Living another life – What if you could live another life, but still retain your own?  The 1998 film Sliding Doors explores two potential paths in a woman’s life when the heroine ends up living parallel lives after one version of her misses a train while the other manages to catch it, and her two opposing lives only come back together when one dies.  A similar take on this is the 2000 film The Family Man, where a single, wealthy man who thinks he has everything, wakes one day to find himself in the alternative reality he would have had if he’d married a woman he’d known 14 years before.  Films like Freaky Friday, Big and Peggy Sue Got Married, also explore other people’s point of view from within another person or a younger/older self – by working on the ‘be careful what you wish for’ premise.  But I have to say my all time favourite for this scenario was actually in an episode of Star Trek called The Inner Light where Captain Picard’s ship is hit by a beam of light and the Captain falls unconscious.  Then, while only minutes pass by for the people on the starship, the Captain spends 40 years of another man’s life and has all the things that he as a captain would never have, including a family.  It was the most non-sci-fi episode of Star Trek that I have seen, but also the most endearing and heart-rending because it touched on basic human wants and needs.

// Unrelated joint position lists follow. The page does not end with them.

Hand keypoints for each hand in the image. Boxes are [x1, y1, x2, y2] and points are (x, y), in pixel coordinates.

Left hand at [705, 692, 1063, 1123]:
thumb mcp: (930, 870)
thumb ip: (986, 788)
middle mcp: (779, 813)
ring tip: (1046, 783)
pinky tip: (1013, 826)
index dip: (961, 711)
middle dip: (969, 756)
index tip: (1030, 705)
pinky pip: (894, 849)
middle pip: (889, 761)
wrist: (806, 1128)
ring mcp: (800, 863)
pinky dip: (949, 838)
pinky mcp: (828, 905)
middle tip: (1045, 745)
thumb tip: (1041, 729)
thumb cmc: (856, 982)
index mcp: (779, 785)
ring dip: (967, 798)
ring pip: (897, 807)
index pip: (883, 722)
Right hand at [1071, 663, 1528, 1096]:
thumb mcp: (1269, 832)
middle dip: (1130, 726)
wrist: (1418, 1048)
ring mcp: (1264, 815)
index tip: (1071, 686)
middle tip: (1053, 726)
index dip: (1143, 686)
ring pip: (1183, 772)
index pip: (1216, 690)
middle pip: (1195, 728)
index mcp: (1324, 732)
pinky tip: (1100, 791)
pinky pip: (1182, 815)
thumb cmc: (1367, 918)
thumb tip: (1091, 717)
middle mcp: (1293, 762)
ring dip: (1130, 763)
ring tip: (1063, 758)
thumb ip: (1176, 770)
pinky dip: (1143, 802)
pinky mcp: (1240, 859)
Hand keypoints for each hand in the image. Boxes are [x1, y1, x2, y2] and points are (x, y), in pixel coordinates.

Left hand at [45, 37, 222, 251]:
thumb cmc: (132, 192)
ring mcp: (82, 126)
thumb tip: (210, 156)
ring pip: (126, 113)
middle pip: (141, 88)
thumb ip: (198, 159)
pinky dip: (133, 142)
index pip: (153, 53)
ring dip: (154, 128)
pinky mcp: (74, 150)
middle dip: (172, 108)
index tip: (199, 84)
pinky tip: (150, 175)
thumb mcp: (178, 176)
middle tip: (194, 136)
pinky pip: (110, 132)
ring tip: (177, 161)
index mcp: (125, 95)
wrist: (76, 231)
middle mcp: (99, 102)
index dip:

Time travel as an ability – I tend to shy away from those stories where people can click their fingers and go back and forth in time without a care in the world. But I do like those stories where time travel is hard to do and has an emotional edge.  Bid Time Return by Richard Matheson, which then became the film Somewhere in Time, made it very tough for the hero to travel back in time, he had to work at it through self-hypnosis and when he achieves this end he spends a wonderful time with the heroine of the story, as well as having the occasional run-in with the bad guys.  Then when all appears to be well with his lover, he accidentally takes a modern coin from his pocket and is thrust back into his own time with tragic consequences.

Power to arrest time – Many stories also try to find that ‘fountain of endless youth’.  Oscar Wilde’s The Picture of Dorian Gray provides a brilliant treatment of this theme, where a man’s ageing and his sins are transferred to a portrait rather than his own body after he sells his soul so that he might remain young.   I’ve also read a book (can’t recall the title) where an artistic villain manages to transfer his mind, his control and abilities into a series of younger hosts as he ages, thus remaining eternally young.  I’ve also explored this theme in my novel Cry of the Elemental, where the villain desperately wants to live forever and has the ability to warp and change flesh, including his own, so that it remains young by using the caged magic of beings that have very long lifespans.  Another of the characters in the book also has the ability to take people into the stories she is singing, shifting them into another time and place where they feel as if they are part of that story.

These are just a few ideas on how you can use time in your fantasy writing.  The books and films mentioned show how successful time can be as the central theme of a story.  So… how do you think you might find a new way to bend time in your own stories?